La tv di stato al Iraqiyah e il canale arabo al Jazeera hanno dedicato tutta la mattinata all'evento. Ma mentre la tv irachena ha trasmesso non-stop le immagini della parata militare da Baghdad per il passaggio delle consegne seguita dal discorso alla nazione del premier al Nouri al Maliki (che ha decantato «la perseveranza del governo a conquistare la sovranità in difficili e complesse trattative» con Washington), l'emittente qatariota ha mandato in onda una parata di oppositori al governo che, a loro volta, si sono attribuiti i meriti per la «storica conquista».
Sulla stampa scritta le opinione divergono a secondo della linea politica dei giornali: i principali quotidiani moderati, come i sauditi al Hayat e al Sharq al Awsat, parlano di «svolta storica» , e sottolineano il «grande miglioramento delle condizioni di sicurezza» che l'ha favorita auspicando«il senso di responsabilità» delle forze politiche irachene per traghettare il paese verso la sospirata «sovranità nazionale».
Ma quale ritiro? «E' un semplice ridislocamento delle truppe americane in basi militari stabili», titola il quotidiano libanesi filo siriano Assafir che si interroga: «ma è un passo verso la sovranità, oppure verso ulteriori violenze?» «Baghdad celebra la grande vittoria, ma gli iracheni temono il peggio dal ritiro 'simbolico' dei marines», è invece il commento del quotidiano palestinese al Quds al Arabi, da sempre ostile alla politica Usa nella ragione.

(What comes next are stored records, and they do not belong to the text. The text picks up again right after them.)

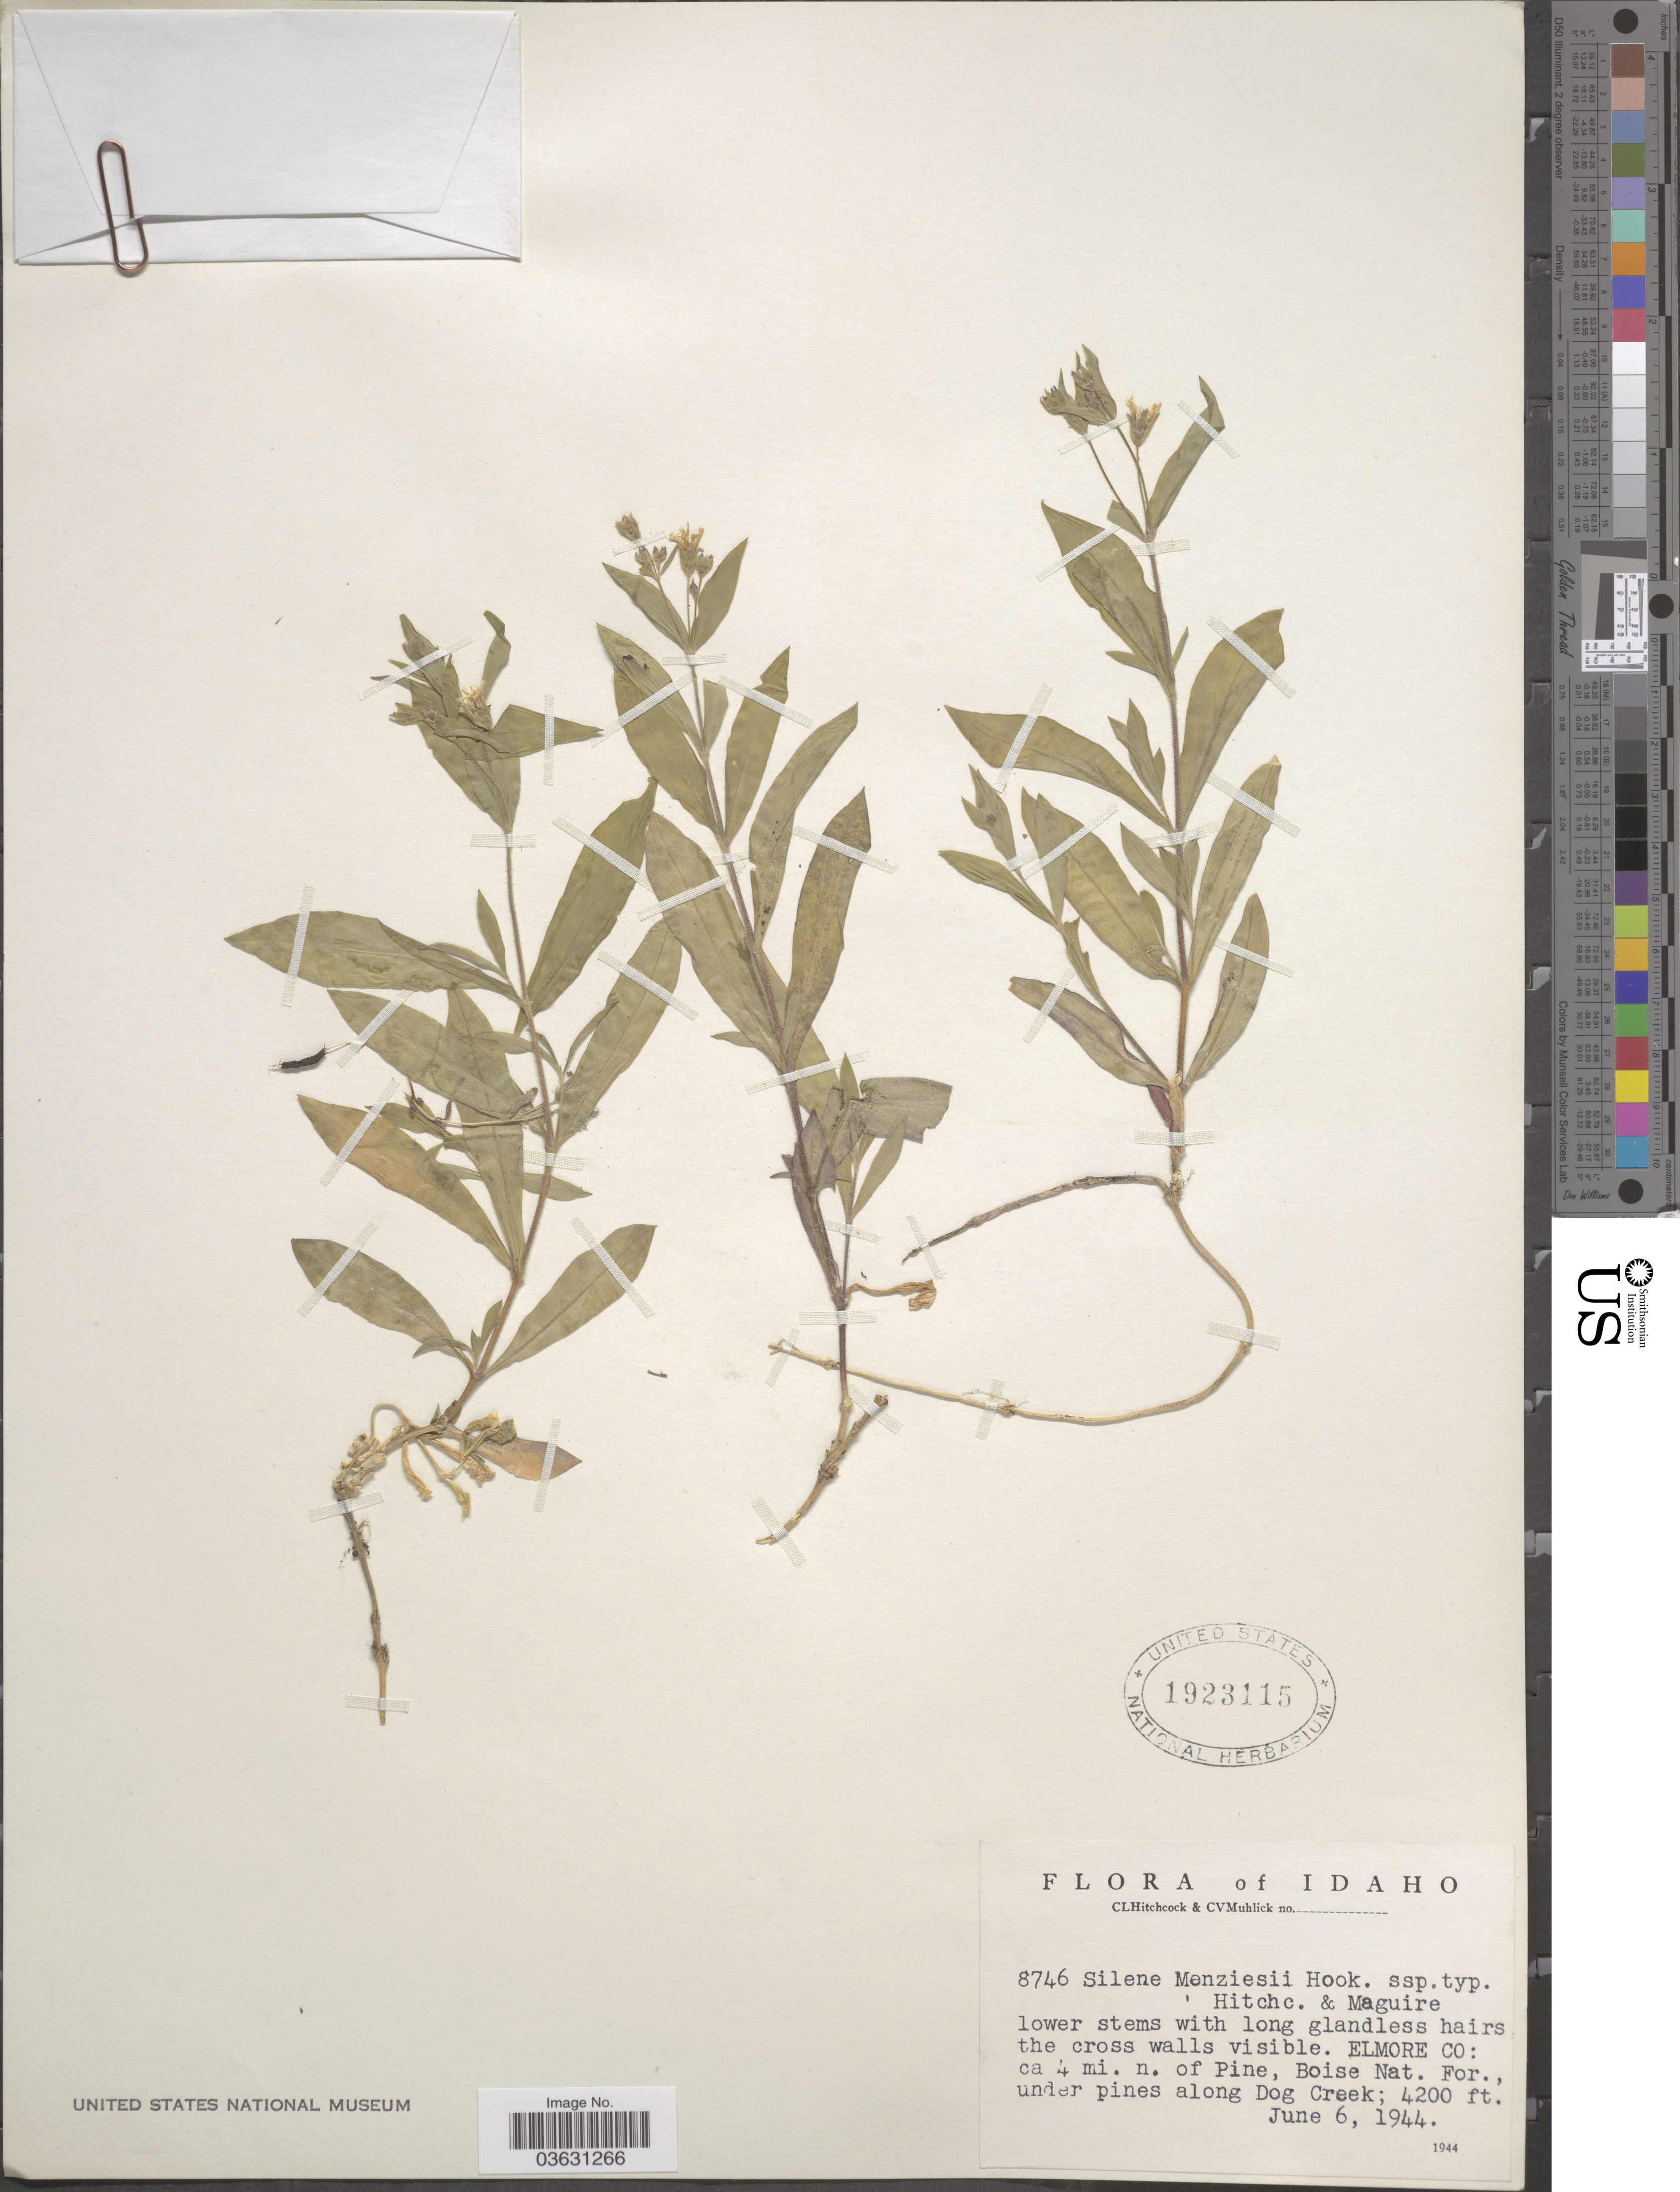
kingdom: Plantae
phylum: Tracheophyta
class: Magnoliopsida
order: Caryophyllales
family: Caryophyllaceae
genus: Silene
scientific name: Silene menziesii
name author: Hook.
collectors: C. L. Hitchcock & C. V. Muhlick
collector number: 8746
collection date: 1944-06-06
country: United States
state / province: Idaho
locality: Elmore Co: ca 4 mi. n. of Pine, Boise Nat. For., under pines along Dog Creek.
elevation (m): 1280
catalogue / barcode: US 1923115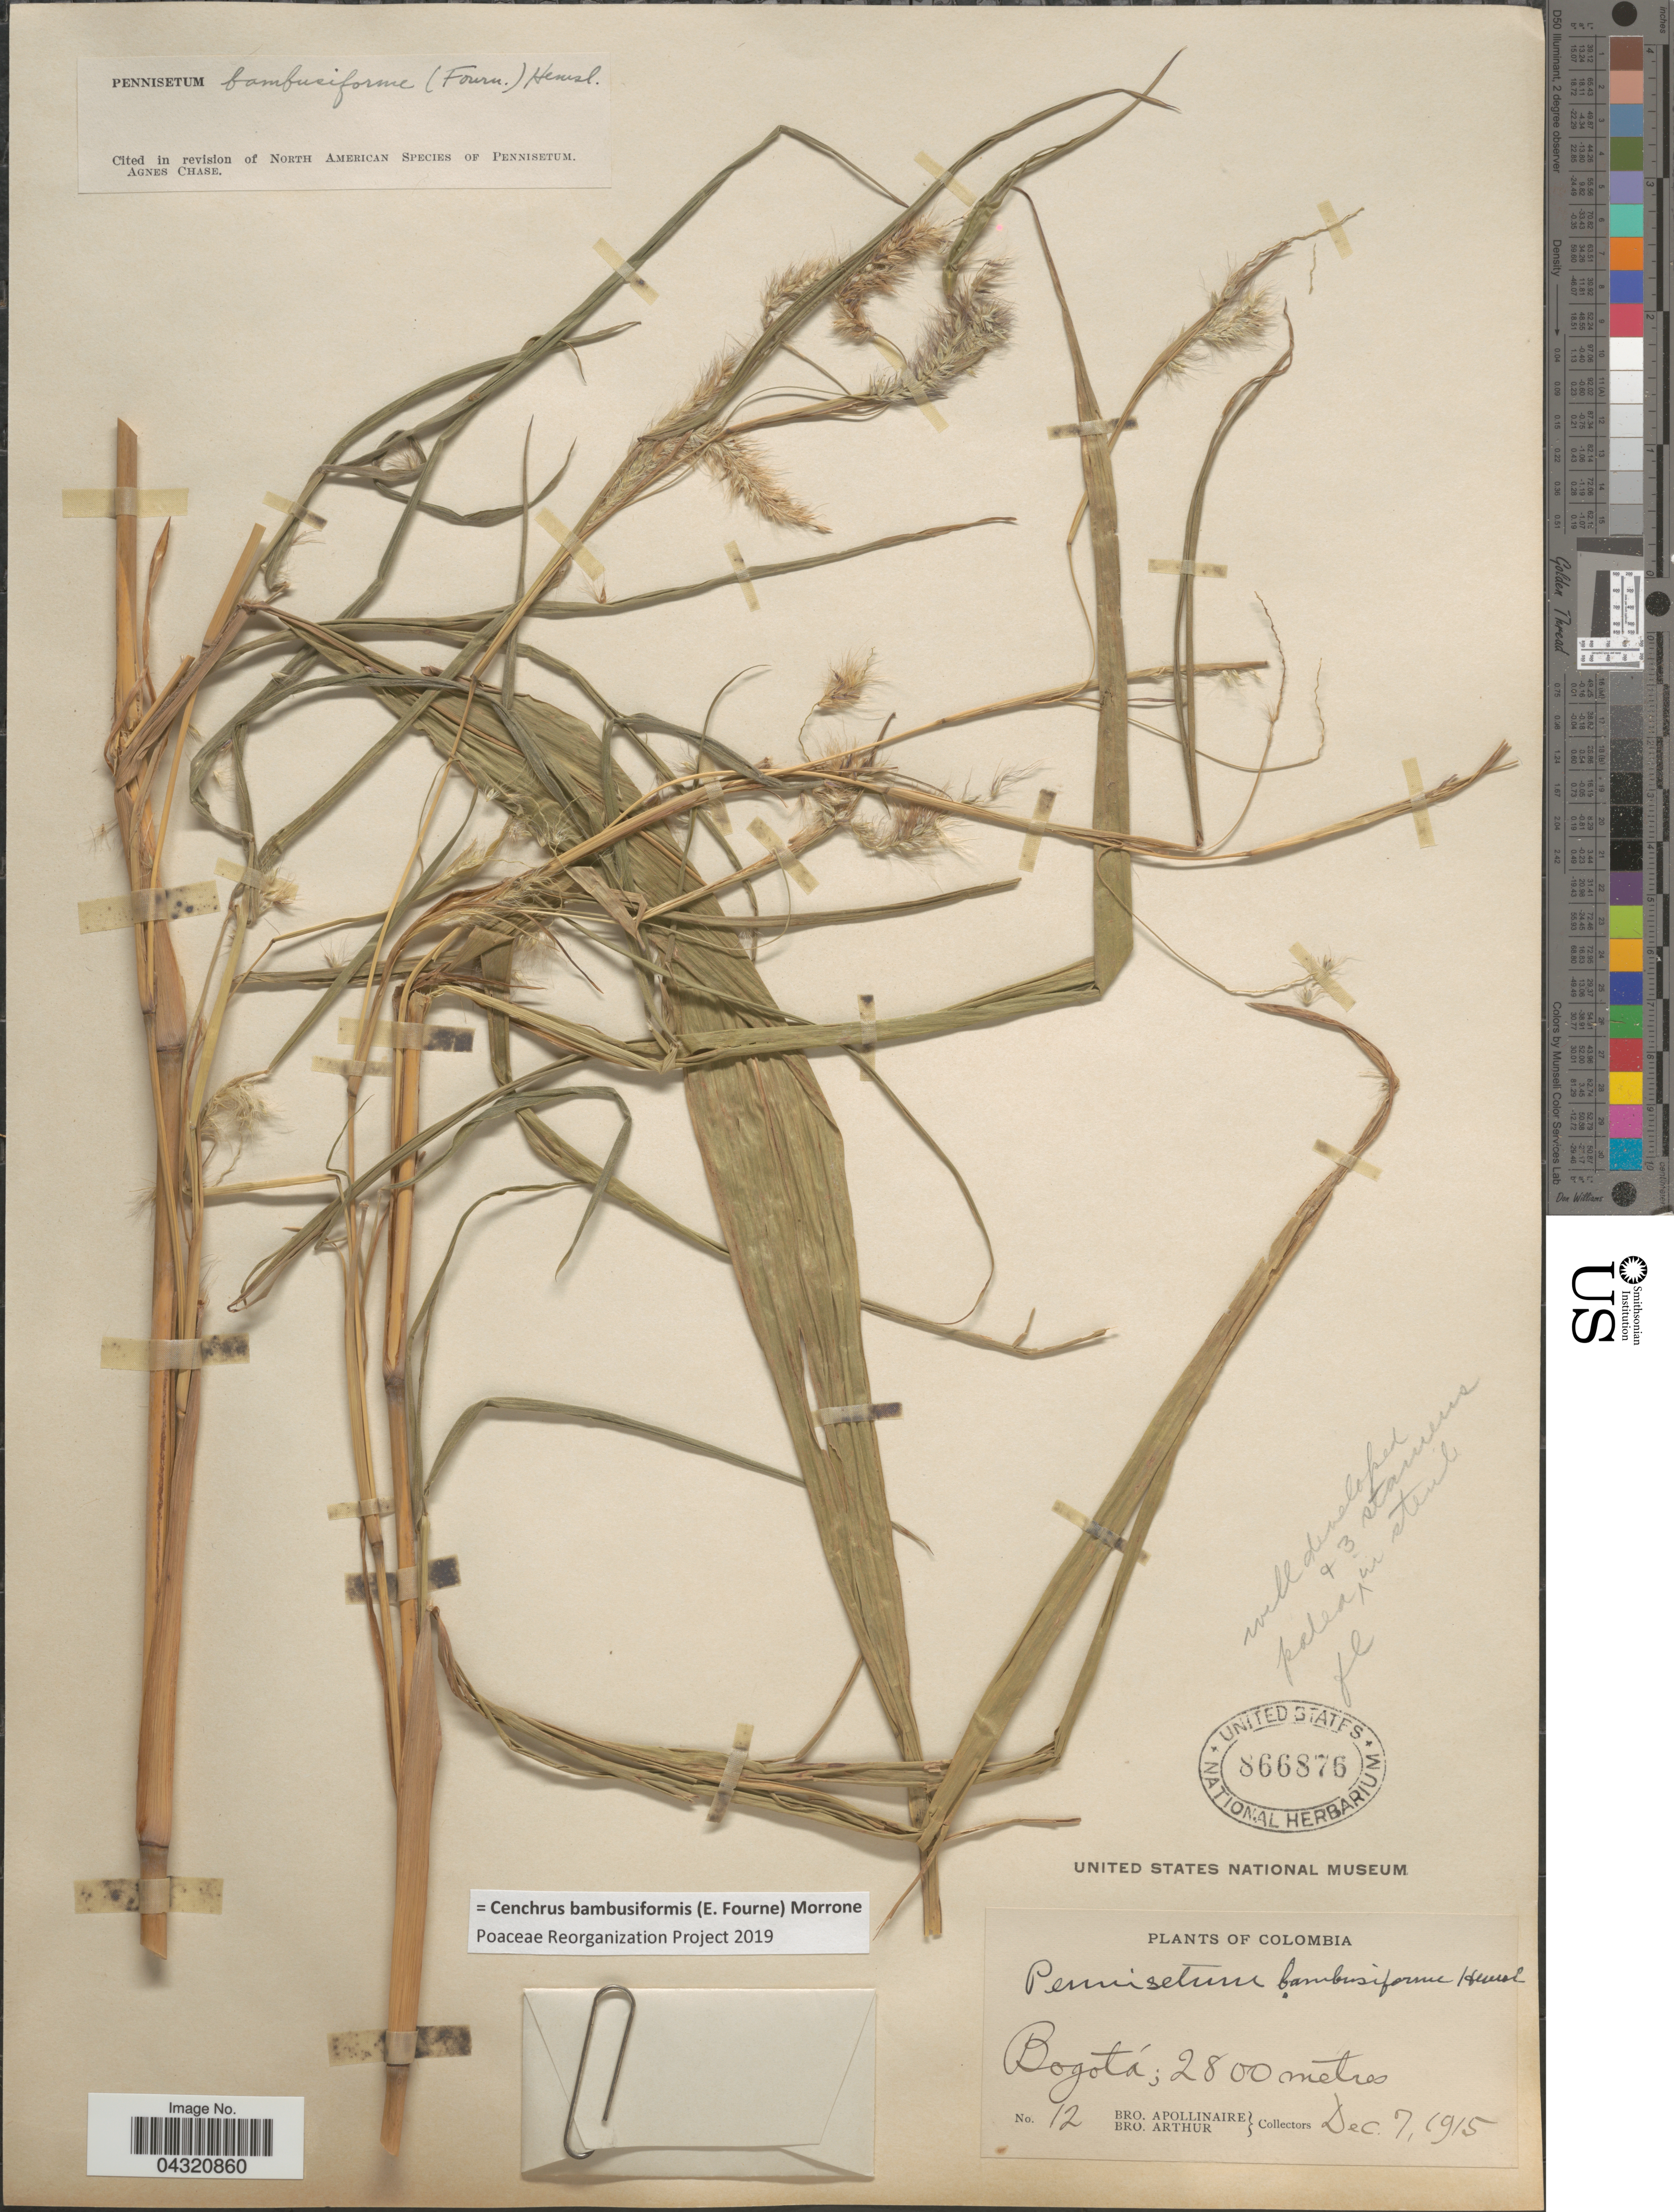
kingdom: Plantae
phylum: Tracheophyta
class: Liliopsida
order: Poales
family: Poaceae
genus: Cenchrus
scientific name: Cenchrus bambusiformis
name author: (E. Fourn.) Morrone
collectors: Bro. Apollinaire & Bro. Arthur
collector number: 12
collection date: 1915-12-07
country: Colombia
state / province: Bogota D.C.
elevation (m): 2800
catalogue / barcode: US 866876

Forse una risposta ragionata su «cosa succederà» dopo il ritiro, la offre il generale Shafiq al Samarrai, ex consigliere militare del presidente iracheno, Jalal Talabani. Forte del suo passato baathista, al Samarrai dimostra di conoscere «l'incapacità militare della Resistenza irachena» a destabilizzare il paese in questo momento critico: «molti hanno paura della ripresa della violenza - scriva - ma che si arrivi a un esplosione tale da provocare un golpe, è escluso». I «pericoli cardine» per il generale sono altri: L'«Iran» soprattutto e in misura minore al Qaida che «non è morta del tutto». Ma non sarebbe da sottovalutare un ulteriore problema: quello «delle ambizioni secessionistiche dei curdi», conclude al Samarrai.